■ What to work on ■
Transcribe the part of the forum thread below about an engine miss at idle, starting at "## mayfew (Aug" and ending at "about 3K RPM.".

BEGIN Text shown

# Miss at idle and just off idle when fully warmed up



## Gymbo (May 18, 2008)

Like the topic says, I have a miss just off idle up to just over 2K...seems to go away above that. It does not do this until the car gets fully warm. When first started cold it runs great and runs decent in general, except for the missing at and just above idle. The idle comes up when the AC is turned on. I just had two injectors replaced and 4 injector harness repaired.

Added in edit: Almost forgot...it's a 1991 Maxima SE auto with 263K.

Plugs?
Wires?
O2 Sensor?
Fuel filter?
MAF?

Something else?

Of course I could do all of these, but I would sure like some idea of which I might start with before I just start throwing parts at it. 

Thanks in advance!

Jimbo


----------



## mayfew (Aug 18, 2004)

I had a similar problem.

No ECU code.
Fuel pressure was okay.
Spark was good.
Compression was good.
MAF resistance and continuity test was good, cleaned with MAF cleaner and cleaned wire harness terminals.
Fuel Injector resistance and continuity test was good, cleaned wire harness terminals.
Ignition Coil resistance and continuity test was good, cleaned wire harness terminals.
Spark plugs where good but got new ones anyway.
Wires were good, but 8+ years old, but got new ones too. (NGK 9090 nx91)
After all this I still had an awful idle and no power until about 3K RPM.

The fix was a whole bottle of Seafoam into the engine oil. 
Just minutes after the Seafoam the idle smoothed out and power returned.
Just need to dive 1000 miles or so, then a fresh oil change.

91 maxima se, auto. 270K.


----------



## Gymbo (May 18, 2008)

Thanks for your response Mayfew

I should have added the resolution of my problem....

My original problem was fixed by replacing two injectors and rebuilding 3 of the injector harnesses.

I added a bottle of Seafoam in the oil just prior to my last oil change....should probably do it again.

Just did a bunch of little things to the Maxima...new belts, coolant, flushed heater core, replaced the hoses, t-stat, blower motor, front brake rotors and pads, front exhaust manifold, plugs and plug wires. It has over 273K on it now and runs just like new.


----------

END Text shown
BEGIN Material shown

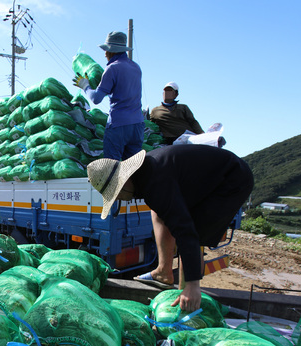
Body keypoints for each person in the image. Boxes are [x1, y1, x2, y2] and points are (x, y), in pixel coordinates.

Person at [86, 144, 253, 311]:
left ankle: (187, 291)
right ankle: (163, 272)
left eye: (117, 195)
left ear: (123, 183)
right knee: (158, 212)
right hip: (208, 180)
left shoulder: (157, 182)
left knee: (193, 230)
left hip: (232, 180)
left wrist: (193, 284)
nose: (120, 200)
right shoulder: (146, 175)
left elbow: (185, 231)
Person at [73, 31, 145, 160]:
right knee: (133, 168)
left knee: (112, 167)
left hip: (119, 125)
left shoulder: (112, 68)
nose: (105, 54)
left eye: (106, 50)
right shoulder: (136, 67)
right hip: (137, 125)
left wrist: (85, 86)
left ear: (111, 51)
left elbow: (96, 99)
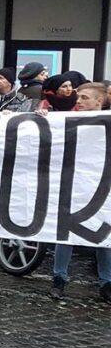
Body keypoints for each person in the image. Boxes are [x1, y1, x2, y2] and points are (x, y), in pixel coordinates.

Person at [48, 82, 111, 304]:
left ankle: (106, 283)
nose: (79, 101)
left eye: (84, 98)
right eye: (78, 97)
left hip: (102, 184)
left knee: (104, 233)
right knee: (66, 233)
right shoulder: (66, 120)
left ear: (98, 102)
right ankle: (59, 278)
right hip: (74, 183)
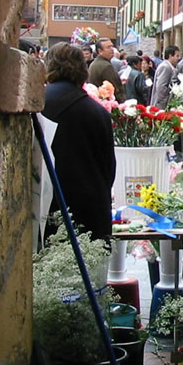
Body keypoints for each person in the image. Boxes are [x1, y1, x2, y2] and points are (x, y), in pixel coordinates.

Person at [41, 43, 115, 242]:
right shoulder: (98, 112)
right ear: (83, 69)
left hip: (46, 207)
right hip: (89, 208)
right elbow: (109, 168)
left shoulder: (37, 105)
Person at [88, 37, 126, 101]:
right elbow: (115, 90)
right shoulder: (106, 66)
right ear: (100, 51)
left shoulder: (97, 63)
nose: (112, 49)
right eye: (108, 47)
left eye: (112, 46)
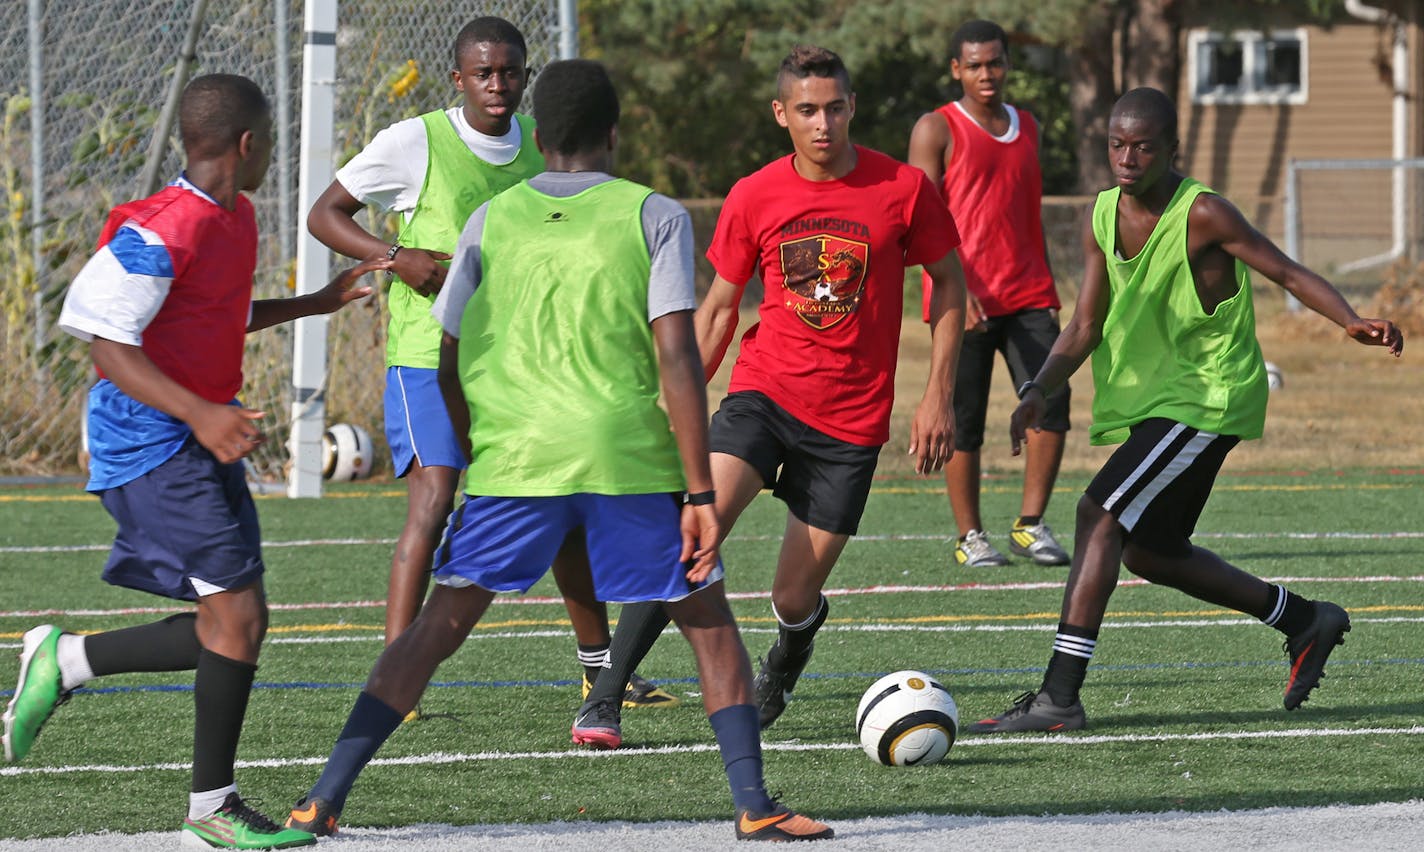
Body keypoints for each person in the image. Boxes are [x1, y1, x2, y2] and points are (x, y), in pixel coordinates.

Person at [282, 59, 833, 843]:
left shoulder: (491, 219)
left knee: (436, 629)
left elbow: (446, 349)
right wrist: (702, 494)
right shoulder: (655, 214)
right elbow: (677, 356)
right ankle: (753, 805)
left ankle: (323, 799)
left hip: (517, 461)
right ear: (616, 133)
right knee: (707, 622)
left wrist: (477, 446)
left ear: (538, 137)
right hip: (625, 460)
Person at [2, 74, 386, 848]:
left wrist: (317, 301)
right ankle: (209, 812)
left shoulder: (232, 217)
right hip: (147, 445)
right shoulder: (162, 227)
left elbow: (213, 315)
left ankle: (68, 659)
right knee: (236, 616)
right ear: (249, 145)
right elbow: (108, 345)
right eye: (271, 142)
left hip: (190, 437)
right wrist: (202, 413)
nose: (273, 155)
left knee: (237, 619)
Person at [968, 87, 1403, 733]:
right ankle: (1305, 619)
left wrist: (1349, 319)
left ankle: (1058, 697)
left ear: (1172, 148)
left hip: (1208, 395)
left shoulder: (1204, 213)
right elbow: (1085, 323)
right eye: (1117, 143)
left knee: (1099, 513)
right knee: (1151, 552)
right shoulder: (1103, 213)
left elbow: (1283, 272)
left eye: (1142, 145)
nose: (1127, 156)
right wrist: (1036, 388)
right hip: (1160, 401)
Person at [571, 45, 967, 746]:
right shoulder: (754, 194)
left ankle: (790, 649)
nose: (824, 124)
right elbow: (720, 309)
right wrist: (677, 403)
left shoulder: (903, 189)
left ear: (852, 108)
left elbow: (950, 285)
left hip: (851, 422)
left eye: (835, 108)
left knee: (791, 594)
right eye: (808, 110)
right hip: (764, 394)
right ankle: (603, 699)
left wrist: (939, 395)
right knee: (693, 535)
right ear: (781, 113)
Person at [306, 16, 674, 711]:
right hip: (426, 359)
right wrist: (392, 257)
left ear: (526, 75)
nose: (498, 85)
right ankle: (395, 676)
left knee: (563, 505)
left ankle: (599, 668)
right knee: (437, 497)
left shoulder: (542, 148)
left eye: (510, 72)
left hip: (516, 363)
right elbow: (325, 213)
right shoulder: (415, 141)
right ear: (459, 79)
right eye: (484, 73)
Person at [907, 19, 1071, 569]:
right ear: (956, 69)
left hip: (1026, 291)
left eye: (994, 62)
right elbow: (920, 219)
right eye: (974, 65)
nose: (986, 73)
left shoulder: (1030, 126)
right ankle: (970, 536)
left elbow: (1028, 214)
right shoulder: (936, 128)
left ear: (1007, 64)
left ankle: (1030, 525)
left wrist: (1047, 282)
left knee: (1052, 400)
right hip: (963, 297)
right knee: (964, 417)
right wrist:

END Material shown

■ Answer space ■
## mayfew (Aug 18, 2004)

I had a similar problem.

No ECU code.
Fuel pressure was okay.
Spark was good.
Compression was good.
MAF resistance and continuity test was good, cleaned with MAF cleaner and cleaned wire harness terminals.
Fuel Injector resistance and continuity test was good, cleaned wire harness terminals.
Ignition Coil resistance and continuity test was good, cleaned wire harness terminals.
Spark plugs where good but got new ones anyway.
Wires were good, but 8+ years old, but got new ones too. (NGK 9090 nx91)
After all this I still had an awful idle and no power until about 3K RPM.